Ein verdienter Weltmeister! Bei allem Respekt vor Rosbergs Leistung, so hat hier doch der gereifte und überlegenere Fahrer gewonnen.
tobih 23.11.2014
2. ja...
...verdient ist der Weltmeistertitel für Hamilton definitiv, auch weil er in den entscheidenenden Momenten Rosberg im Griff hatte. Trotzdem: richtig kämpfen mußten die beiden nicht, ihr Auto war der Konkurrenz meilenweit überlegen und so bleibt dieser Beigeschmack an diesem WM-Titel: auf diesem Auto hätte jeder Fahrer Weltmeister werden können, eine besondere fahrerische Leistung lässt sich beiden nicht assistieren (...was sich ja auch mit ihren bisherigen leistungen deckt: da waren im fall von Hamilton viele gute Rennen, aber auch viele Rennen dabei, bei denen man sich an den Kopf greifen konnte). Hamilton ist ein guter und talentierter Fahrer, ein herausragender und eine Epoche prägender Fahrer wie Fangio, Clark, Schumacher, Senna, Prost, Lauda oder Vettel (...bei Vettel mal ein Fragezeichen, das ist noch zu frisch zum beurteilen...aber 4WM in Folge ist schon epochal und wenn das mit Ferrari klappen sollte...hmm) ist er nicht
moe.dahool 23.11.2014
3. Populärer Weltmeister?
Ich erinnere mich an seine regelmäßigen Sticheleien in der Vergangenheit, an die Reaktionen der Presse und der F1 Fans. Für mich ist Hamilton ein Unsympath. Mag sein, dass es privat anders ist, aber da kennen ihn die Fans auch nicht. Und die britischen Fans darf man nicht als Maßstab nehmen, die haben auch die größten Rotzlöffel in der britischen Nationalmannschaft groß umjubelt.
vitalik 23.11.2014
4.
Für mich wird die F1 Jahr für Jahr langweiliger. Wer ist denn im nächsten Jahr der Fahrer mit dem domenanten Auto?
rudig 24.11.2014
5. naja,
Zitat von moe.dahoolIch erinnere mich an seine regelmäßigen Sticheleien in der Vergangenheit, an die Reaktionen der Presse und der F1 Fans. Für mich ist Hamilton ein Unsympath. Mag sein, dass es privat anders ist, aber da kennen ihn die Fans auch nicht.
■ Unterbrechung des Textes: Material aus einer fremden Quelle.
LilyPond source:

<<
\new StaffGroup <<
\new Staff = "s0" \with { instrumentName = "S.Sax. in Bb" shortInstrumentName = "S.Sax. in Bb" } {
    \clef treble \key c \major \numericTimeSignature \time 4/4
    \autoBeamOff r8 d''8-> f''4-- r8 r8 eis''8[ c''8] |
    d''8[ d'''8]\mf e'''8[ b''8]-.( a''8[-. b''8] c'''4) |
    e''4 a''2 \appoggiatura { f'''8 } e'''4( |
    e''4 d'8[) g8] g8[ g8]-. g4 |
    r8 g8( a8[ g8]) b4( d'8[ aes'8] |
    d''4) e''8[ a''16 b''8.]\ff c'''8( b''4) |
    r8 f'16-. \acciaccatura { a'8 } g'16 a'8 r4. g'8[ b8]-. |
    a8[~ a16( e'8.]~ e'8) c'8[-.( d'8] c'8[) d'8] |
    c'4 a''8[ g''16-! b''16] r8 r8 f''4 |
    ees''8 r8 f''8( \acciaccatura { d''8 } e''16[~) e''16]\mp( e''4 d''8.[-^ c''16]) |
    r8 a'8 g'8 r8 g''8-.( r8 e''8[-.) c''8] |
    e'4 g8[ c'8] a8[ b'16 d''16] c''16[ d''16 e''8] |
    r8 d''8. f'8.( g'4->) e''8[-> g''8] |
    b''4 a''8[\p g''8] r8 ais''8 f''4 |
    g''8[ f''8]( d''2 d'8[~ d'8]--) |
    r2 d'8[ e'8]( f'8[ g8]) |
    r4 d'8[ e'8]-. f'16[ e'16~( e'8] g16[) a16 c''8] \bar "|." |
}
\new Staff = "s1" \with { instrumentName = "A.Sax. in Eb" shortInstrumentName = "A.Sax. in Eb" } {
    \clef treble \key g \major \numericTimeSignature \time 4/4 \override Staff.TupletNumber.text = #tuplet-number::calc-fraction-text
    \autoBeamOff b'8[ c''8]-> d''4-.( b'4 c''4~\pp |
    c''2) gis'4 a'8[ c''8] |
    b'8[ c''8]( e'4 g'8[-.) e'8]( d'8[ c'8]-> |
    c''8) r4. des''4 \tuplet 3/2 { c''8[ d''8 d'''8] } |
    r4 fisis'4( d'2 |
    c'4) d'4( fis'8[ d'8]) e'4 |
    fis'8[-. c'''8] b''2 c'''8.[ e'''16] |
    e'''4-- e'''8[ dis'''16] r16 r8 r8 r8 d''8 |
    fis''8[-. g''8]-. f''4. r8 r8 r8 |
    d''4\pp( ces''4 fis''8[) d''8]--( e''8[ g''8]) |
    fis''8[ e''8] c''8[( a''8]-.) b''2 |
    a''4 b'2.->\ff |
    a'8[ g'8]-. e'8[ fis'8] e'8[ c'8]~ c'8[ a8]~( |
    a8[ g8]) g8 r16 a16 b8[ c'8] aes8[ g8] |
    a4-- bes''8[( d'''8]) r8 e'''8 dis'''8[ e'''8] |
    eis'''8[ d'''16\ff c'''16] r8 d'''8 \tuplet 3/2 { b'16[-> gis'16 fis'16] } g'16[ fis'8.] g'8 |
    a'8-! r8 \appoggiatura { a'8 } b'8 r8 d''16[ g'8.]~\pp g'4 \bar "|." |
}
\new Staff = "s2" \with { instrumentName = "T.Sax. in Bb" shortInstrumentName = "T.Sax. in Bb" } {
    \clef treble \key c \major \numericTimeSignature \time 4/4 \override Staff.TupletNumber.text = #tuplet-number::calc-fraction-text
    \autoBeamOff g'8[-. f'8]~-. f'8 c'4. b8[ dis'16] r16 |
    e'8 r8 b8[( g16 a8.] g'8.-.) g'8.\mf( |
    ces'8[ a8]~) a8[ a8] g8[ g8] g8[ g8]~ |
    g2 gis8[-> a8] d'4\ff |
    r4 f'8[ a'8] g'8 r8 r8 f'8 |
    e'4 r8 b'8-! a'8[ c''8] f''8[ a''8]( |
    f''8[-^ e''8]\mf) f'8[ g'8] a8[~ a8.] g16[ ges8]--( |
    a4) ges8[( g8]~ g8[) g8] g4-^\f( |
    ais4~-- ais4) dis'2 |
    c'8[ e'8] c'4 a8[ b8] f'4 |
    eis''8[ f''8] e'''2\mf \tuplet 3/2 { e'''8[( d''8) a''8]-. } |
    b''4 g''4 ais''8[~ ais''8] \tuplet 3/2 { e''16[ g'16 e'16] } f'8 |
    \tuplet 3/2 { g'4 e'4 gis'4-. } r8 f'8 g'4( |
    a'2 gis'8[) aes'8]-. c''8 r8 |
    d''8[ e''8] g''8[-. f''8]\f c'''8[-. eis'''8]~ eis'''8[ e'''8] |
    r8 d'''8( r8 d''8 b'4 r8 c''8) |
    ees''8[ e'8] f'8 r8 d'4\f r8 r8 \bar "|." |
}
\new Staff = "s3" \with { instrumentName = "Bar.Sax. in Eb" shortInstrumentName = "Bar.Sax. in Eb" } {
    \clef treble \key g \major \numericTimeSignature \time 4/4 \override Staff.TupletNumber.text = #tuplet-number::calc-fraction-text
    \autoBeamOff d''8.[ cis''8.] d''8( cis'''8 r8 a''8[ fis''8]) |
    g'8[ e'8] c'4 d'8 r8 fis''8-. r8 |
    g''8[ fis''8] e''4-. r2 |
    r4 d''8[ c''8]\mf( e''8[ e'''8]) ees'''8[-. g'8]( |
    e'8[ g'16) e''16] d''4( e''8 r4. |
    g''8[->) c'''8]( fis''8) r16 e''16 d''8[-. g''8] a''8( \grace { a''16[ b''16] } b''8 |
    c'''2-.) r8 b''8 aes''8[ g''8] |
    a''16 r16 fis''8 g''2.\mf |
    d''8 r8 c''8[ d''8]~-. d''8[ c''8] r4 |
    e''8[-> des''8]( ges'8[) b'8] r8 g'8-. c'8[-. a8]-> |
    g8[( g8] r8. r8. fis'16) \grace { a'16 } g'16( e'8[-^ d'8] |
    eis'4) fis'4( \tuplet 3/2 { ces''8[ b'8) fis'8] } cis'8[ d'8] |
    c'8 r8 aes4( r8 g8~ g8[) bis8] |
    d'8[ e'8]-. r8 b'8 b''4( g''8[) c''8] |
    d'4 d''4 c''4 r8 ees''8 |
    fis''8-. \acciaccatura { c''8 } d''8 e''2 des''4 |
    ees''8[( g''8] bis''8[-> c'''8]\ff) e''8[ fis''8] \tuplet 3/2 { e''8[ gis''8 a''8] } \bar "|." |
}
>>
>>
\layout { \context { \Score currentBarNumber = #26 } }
Und die britischen Fans darf man nicht als Maßstab nehmen, die haben auch die größten Rotzlöffel in der britischen Nationalmannschaft groß umjubelt.
ob Hamilton ein 'Unsympath' ist lasse ich mal im Raum stehen, aber auch noch pauschal auf britische Fans zu schimpfen finde ich schon ein starkes Stück. Auch deutsche oder Fans anderer Nationen umjubeln manchmal irgendwelche 'Rotzlöffel' im Fußball oder sonst wo.